Porto Seguro’s Safe Driver Prediction
4.特征工程
上一部分完成了对数据的清洗与分析工作,完成这些准备工作之后,接下来准备进行特征工程。特征工程包括对原始数据特征进行检测、变形、筛选,以及构筑新的可能对建立模型有帮助的特征,是机器学习的重要步骤。
首先,读入必要的数据与模块:
import pandas as pd
import numpy as np
test = pd.read_csv('D:\\CZM\\Kaggle\\FinalWork\\train_after_EDA.csv')
train = pd.read_csv('D:\\CZM\\Kaggle\\FinalWork\\test_after_EDA.csv')
len_train = len(train)
len_test = len(test)
4.1 基于缺失值的特征工程
在对缺失值进行分析时,我们发现一部分特征的缺失情况之间存在关联,如下图所示:
2.2已经分析过,ps_ind_02_cat与ps_ind_04_cat、ps_car_01_cat;ps_car_07_cat和ps_ind_05_cat;ps_03_cat和ps_05_cat,这三组特征每组内的特征缺失情况彼此之间存在关联。基于此,尝试构筑以下三个特征:
MissingTotal_1:样本在ps_ind_02_cat、ps_ind_04_cat、ps_car_01_cat这三个特征出现缺失值的个数之和。
MissingTotal_2:样本在ps_car_07_cat和ps_ind_05_cat这两个特征中出现缺失值的个数之和。
MissingTotal_3:样本在ps_car_03_cat和ps_car_05_cat这两个特征中出现缺失值的个数之和。
代码如下:
#基于缺失值构筑特征:
train['MissingTotal_1'] = np.zeros(len_train)
train['MissingTotal_2'] = np.zeros(len_train)
train['MissingTotal_3'] = np.zeros(len_train)
##MissingTotal_1:ps_ind_02_cat、ps_ind_04_cat、ps_ind_04_cat
train['MissingTotal_1'][train.ps_ind_02_cat==-1] += 1
train['MissingTotal_1'][train.ps_ind_04_cat==-1] += 1
train['MissingTotal_1'][train.ps_car_01_cat==-1] += 1
##MissingTotal_2:ps_car_07_cat和ps_ind_05_cat
train['MissingTotal_2'][train.ps_car_07_cat==-1] += 1
train['MissingTotal_2'][train.ps_ind_05_cat==-1] += 1
##MissingTotal_3:ps_car_03_cat和ps_car_05_cat
train['MissingTotal_3'][train.ps_car_03_cat==-1] += 1
train['MissingTotal_3'][train.ps_car_05_cat==-1] += 1
##对测试集进行相同的处理:
test['MissingTotal_1'] = np.zeros(len_test)

身体或手部关键点数据:
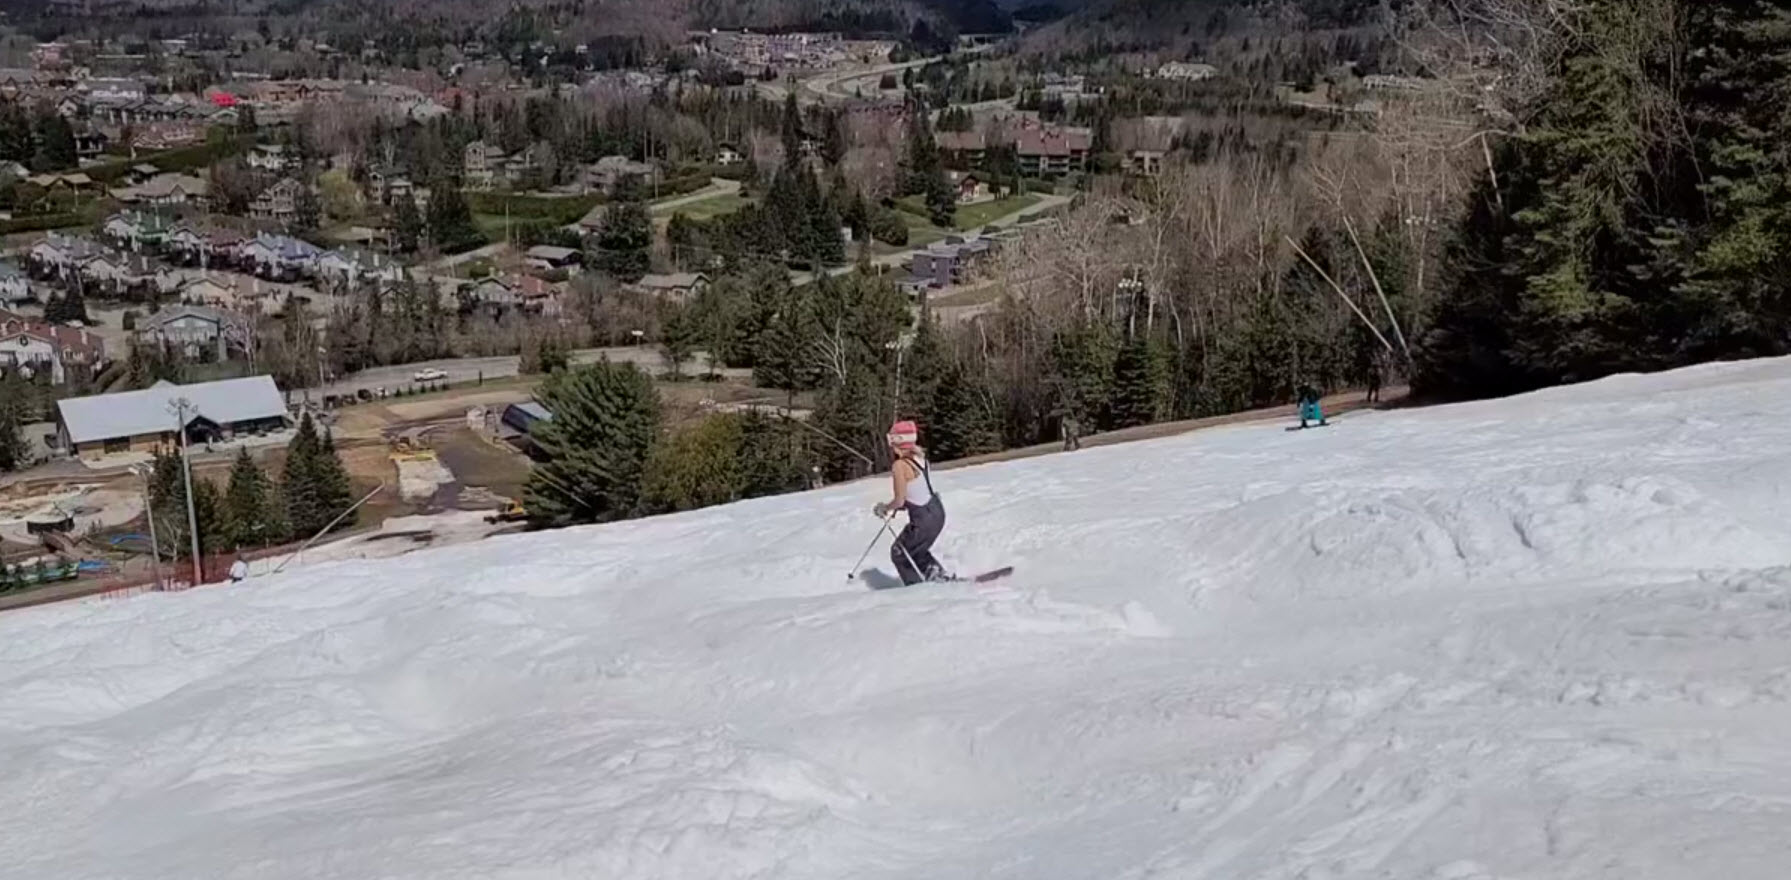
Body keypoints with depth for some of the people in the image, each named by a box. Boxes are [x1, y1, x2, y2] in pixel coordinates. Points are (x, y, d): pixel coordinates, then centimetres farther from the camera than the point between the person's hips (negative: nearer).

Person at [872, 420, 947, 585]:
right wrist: (892, 507, 17)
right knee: (914, 550, 30)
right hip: (937, 511, 8)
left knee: (899, 554, 15)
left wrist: (884, 508, 2)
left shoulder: (900, 465, -20)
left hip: (924, 520, -8)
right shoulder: (919, 457, 4)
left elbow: (900, 500, -18)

> _题目 1_
把列表里从含有"right hip: (937, 511, 8)"的那一行起、到列表最后一行为止的内容原样照抄一遍，首尾两行都要包括。
> _题目 2_
请从讲特征工程的那段文字停下的地方接着往下写。
讲特征工程的那段文字和列表是两份互不相干的材料。

> _参考答案 1_
right hip: (937, 511, 8)
left knee: (899, 554, 15)
left wrist: (884, 508, 2)
left shoulder: (900, 465, -20)
left hip: (924, 520, -8)
right shoulder: (919, 457, 4)
left elbow: (900, 500, -18)

> _参考答案 2_
test['MissingTotal_2'] = np.zeros(len_test)
test['MissingTotal_3'] = np.zeros(len_test)
##MissingTotal_1:ps_ind_02_cat、ps_ind_04_cat、ps_ind_04_cat
test['MissingTotal_1'][test.ps_ind_02_cat==-1] += 1
test['MissingTotal_1'][test.ps_ind_04_cat==-1] += 1
test['MissingTotal_1'][test.ps_car_01_cat==-1] += 1
##MissingTotal_2:ps_car_07_cat和ps_ind_05_cat
test['MissingTotal_2'][test.ps_car_07_cat==-1] += 1
test['MissingTotal_2'][test.ps_ind_05_cat==-1] += 1
##MissingTotal_3:ps_car_03_cat和ps_car_05_cat
test['MissingTotal_3'][test.ps_car_03_cat==-1] += 1
test['MissingTotal_3'][test.ps_car_05_cat==-1] += 1
接下来,我们要分析新增的变量与Target变量的关系:
##作图观察三个特征与Target变量的关系:
k = 0
plt.figure(figsize=(20,10))
for x in Missing_Total:
k = k+1
plt.subplot(1,3,k)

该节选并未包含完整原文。